21. Juni 2020
Fotos & Text: Copyright by Petra Clamer

Entfernte Verwandte.

All die knuffigen Tierchen, die sich hier auf meinen Fotos tummeln, wohnen freiwillig nur auf Madagaskar und sind weit entfernte Verwandte. Uns trennen etwa 8.500 Kilometer und rund 55 Millionen Jahre. Damals gabelte sich die evolutionäre Laufbahn der Primaten. Es entstanden zwei Äste: Feuchtnasen-Primaten und Trockennasen-Primaten. Zugegeben, schon lange her. Aber spielen bei Verwandten Zeit und Raum wirklich eine Rolle? Sind Nähe und Verbundenheit nur die Folge einer engen Verwandtschaft?

Wir leben in dem Bewusstsein, dass es Menschen und Tiere gibt. Doch wir sind ja auch nur ein Tier, eben ein Primat. Alle Tiere, ob Wale, Affen, Löwen, Eisbären, Chamäleons oder Spinnen hätten daher das gleiche Recht von sich zu behaupten: Es gibt uns und Tiere.

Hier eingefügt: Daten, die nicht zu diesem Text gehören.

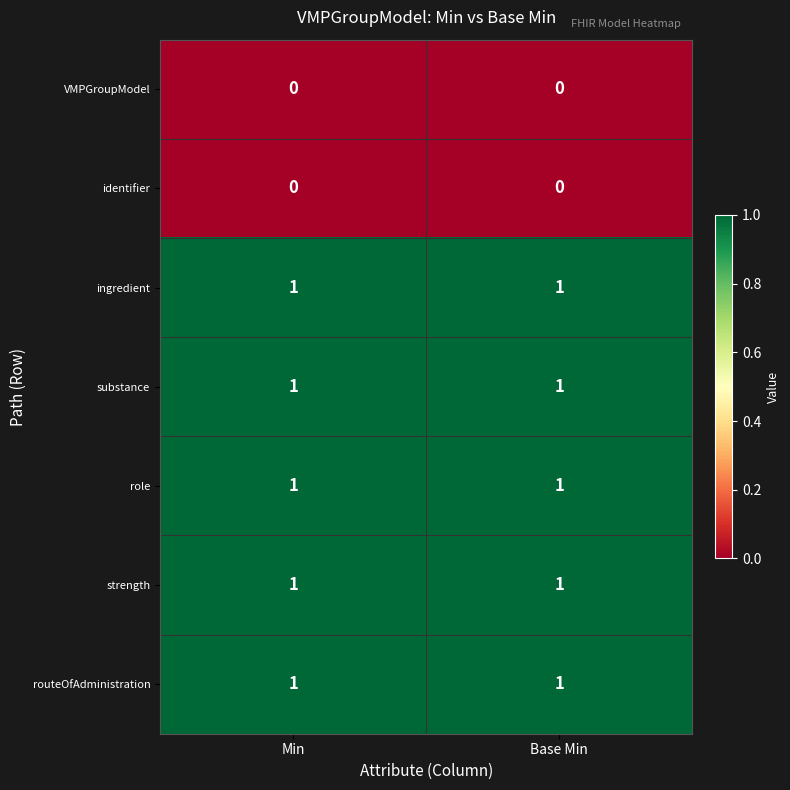

The ingredient series shows 1 at Min. True or false?

True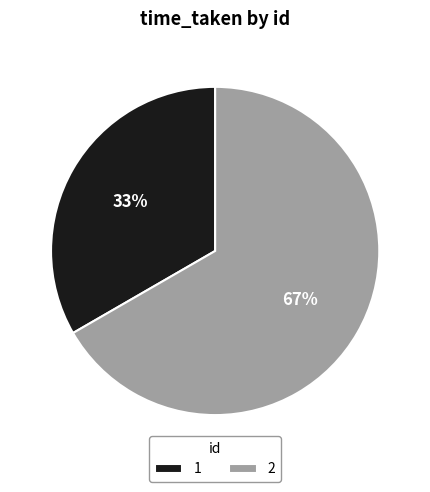

Count the number of slices in the pie.

2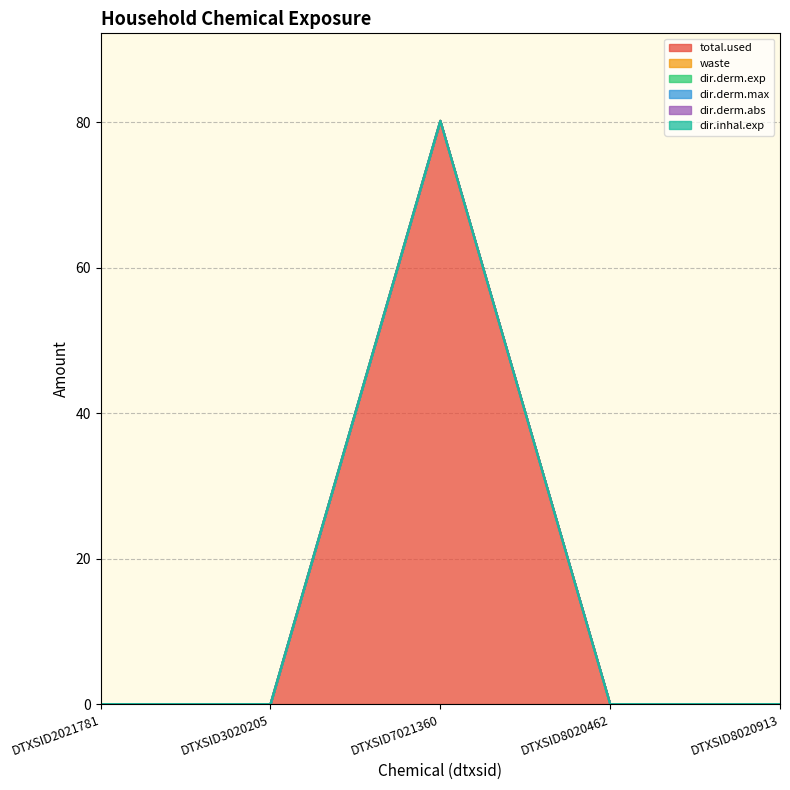

List the labels in order of dir.derm.max value, smallest first.

DTXSID2021781, DTXSID3020205, DTXSID7021360, DTXSID8020462, DTXSID8020913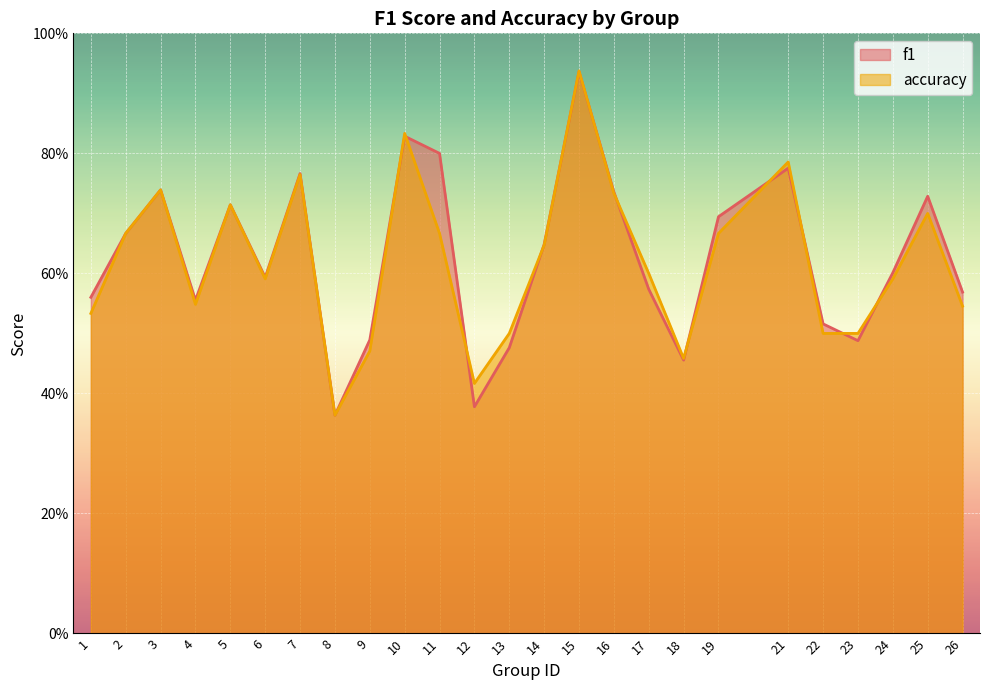

How many intersections are there between f1 and accuracy?

12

Wer weiß, vielleicht machen sie’s ja auch… 

Die Tierwelt hat sich mehr oder minder gütlich darauf geeinigt, dass man sich gleichberechtigt Lebensräume teilt oder erfindungsreich eigene Nischen findet, um erfolgreich zu (über)leben. Und da man das Prinzip „leben und leben lassen“ ja in die evolutionäre Wiege gelegt bekommen hat, wird das ausgewogene Verhältnis auch dann gewahrt, wenn man andere als Nahrungsquelle braucht. Sonst würde man ja verhungern. Nur ein Tier hat sich diesem ausgeglichenen Gemeinsinn und -wohl widersetzt: der heutige Primat Homo sapiens.  

Primaten wie wir.
 
Doch zurück zu unseren Verwandten auf Madagaskar: den Lemuren. Mittlerweile kennt man rund 100 Arten. Wobei das Wort „kennen“ nicht meint, dass man viel über sie weiß. Im Gegenteil: Wir wissen recht wenig. Auf jeden Fall sind Lemuren keine Affen, auch keine Halbaffen. Da sind wir deutlich näher dran. 
Wer das Glück hat, Lemuren in ihrem Zuhause zu besuchen, sollte ihnen mit Muße begegnen. Wer sich die Zeit nimmt, sie nicht nur als tierische Trophäe zu fotografieren, sondern sie zu beobachten, der wird sich diesen entfernten Verwandten sehr nahe fühlen. Versprochen! Häufig sehen Lemuren aus wie Teddys (auch nicht die schlechteste Verwandtschaft). Bei jedem Zusammentreffen wurde mein Gefühl zu ihnen inniger. Je länger ich ihrem Tun und Lassen zusah, desto winziger erschienen mir 55 Millionen Jahre. Denn sie verhalten sich in vielen Dingen ausgesprochen menschlich. Wobei „primatisch“ vielleicht besser ausgedrückt wäre. 

Manche Lemuren reiben die Nasen aneinander, wenn sie sich nach längerer Zeit wieder sehen. Einige strecken einander zur liebevollen Begrüßung die Zunge raus. Mütter, die ihr Baby an einen Raubvogel verloren haben, ziehen sich zurück und trauern. Lange und ausgiebig. Doch spätestens wenn Lemuren ein Sonnenbad nehmen, versteht man, warum Homo sapiens den Liegestuhl erfand. Denn da hinein gefläzt sehen wir ihnen zum Verwechseln ähnlich. 
Lemuren sind Primaten wie wir. Sie gehören zu den Feuchtnasen. Wir zu den Trockennasen. Außer bei Schnupfen. Der größte Unterschied zwischen Lemuren und Menschen ist für mich ein tragischer: Sie werden immer weniger. Wir immer mehr. Wir sägen an ihrem (Primaten-)Ast auf dem sie so gerne sitzen, sich sonnen, spielen und leben. 

So geht man auf „gut primatisch“ nicht einmal mit Feinden um. Schon garnicht mit Verwandten. Oder sehe ich das falsch?